(SELECTED TEXT):
★ ★ ★ ★
ANIMAL rights campaigners are urging the Government to reject an appeal for a new beagle farm in Yorkshire.
The controversial plans attracted tens of thousands of objections before being turned down by East Riding Council’s planning committee last year after hearing it would blight the lives of residents in the tiny coastal village of Grimston, in Holderness.
But Yorkshire Evergreen, which runs the site, used for nearly half a century as an animal research facility, has appealed to the Planning Inspectorate. It says the new building is needed to remain competitive, safeguard existing jobs and create ten more and “improve animal welfare.”
The plans, which campaigners said would have seen as many 300 breeding dogs - each producing litters of five - housed at Grimston, saw opposition from celebrities including Ricky Gervais, naturalist Chris Packham and radio presenter Mark Radcliffe.
Campaigners from the National Anti-Vivisection Society say science is moving away from testing on dogs.
Chief executive Jan Creamer said: “Dogs are pumped with fertilisers, pesticides and drugs and killed after suffering in crude and painful experiments. Poisoning dogs when more sophisticated scientific methods are available is unjustifiable.
“The Government has promised to reduce the number of animal experiments, so we urge the Planning Inspectorate to once again reject Bantin & Kingman Universal’s (the original firm’s name) plans to breed beagles in Yorkshire for experiments.”
However Yorkshire Evergreen said without the development the future of the Grimston operation “will be put in doubt - with possibly severe knock-on effects for jobs.”
They said the development would allow less live animals to be used in medical research by producing project-specific strains and it would tackle a shortage of UK-bred animals. They could also breed ferrets needed for research into vaccines for forms of influenza including Avian flu. A statement added: “Significantly the ending of the delivery of dogs to Grimston from distant/overseas suppliers will also eliminate welfare concerns about long distance transportation.”
★ ★ ★ ★
(RECORDS SUPPLIED):
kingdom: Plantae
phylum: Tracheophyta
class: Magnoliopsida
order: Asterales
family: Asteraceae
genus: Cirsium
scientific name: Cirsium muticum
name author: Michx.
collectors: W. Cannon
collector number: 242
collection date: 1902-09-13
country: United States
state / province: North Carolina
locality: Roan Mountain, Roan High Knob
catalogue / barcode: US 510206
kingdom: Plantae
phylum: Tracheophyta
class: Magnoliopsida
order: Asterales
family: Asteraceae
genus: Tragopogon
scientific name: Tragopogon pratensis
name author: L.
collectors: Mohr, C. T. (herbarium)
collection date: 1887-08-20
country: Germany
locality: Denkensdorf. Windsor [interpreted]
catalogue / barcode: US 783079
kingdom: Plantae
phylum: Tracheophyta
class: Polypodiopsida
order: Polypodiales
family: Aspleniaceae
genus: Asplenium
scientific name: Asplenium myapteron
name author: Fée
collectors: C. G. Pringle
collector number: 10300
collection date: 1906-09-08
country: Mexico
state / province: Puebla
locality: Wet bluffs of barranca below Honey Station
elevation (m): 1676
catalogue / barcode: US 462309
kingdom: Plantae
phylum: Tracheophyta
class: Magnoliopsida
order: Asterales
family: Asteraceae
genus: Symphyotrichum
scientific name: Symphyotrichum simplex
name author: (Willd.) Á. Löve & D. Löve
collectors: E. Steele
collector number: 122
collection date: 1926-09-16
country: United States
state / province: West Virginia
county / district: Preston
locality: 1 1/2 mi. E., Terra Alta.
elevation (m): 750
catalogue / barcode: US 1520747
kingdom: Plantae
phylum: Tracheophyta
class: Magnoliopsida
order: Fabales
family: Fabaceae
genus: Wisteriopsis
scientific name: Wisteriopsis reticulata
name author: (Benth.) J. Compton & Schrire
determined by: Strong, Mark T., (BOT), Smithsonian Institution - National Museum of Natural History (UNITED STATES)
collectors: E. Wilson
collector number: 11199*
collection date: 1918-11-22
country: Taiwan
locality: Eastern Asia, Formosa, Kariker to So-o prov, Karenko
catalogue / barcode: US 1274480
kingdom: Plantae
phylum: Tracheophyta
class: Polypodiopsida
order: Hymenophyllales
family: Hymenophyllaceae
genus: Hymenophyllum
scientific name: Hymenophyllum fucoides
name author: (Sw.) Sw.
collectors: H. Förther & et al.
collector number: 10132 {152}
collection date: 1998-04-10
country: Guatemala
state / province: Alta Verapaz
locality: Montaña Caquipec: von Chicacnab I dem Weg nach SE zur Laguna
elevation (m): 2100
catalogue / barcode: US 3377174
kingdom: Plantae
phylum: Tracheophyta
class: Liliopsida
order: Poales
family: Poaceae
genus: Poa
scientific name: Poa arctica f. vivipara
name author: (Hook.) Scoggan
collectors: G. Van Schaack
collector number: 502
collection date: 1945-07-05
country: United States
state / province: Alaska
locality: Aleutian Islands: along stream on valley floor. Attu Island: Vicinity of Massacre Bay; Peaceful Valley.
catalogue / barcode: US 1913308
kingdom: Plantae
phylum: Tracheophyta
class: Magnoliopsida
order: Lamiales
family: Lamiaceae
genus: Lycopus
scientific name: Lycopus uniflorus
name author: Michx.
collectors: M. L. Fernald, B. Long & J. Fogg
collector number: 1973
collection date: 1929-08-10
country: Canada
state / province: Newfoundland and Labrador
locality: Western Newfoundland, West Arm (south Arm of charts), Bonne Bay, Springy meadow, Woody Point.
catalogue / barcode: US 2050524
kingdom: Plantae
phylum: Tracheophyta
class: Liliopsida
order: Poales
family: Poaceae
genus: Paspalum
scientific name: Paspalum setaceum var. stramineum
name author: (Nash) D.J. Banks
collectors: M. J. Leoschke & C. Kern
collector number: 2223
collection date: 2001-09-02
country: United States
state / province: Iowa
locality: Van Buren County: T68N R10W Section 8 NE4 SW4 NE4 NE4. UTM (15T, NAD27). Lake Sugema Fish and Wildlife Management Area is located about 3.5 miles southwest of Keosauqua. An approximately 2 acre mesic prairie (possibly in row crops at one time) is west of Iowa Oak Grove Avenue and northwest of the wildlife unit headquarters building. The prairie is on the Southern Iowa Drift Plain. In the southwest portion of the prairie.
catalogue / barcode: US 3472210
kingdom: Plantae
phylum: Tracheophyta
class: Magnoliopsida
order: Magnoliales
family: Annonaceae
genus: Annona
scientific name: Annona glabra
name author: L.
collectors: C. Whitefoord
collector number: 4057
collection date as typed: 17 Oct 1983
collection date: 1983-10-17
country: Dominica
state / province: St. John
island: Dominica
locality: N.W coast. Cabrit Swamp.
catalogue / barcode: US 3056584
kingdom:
★ ★ ★ ★
(TASKS TO CARRY OUT):
1) According to the beagle farm article, which body has Yorkshire Evergreen appealed to?
2) Please transcribe the part of the beagle farm article starting at "The plans, which" and ending at "testing on dogs.".
The records come from a different source than the beagle farm article.

(ACTIVITY ANSWERS):
1) The Planning Inspectorate.

2)
The plans, which campaigners said would have seen as many 300 breeding dogs - each producing litters of five - housed at Grimston, saw opposition from celebrities including Ricky Gervais, naturalist Chris Packham and radio presenter Mark Radcliffe.
Campaigners from the National Anti-Vivisection Society say science is moving away from testing on dogs.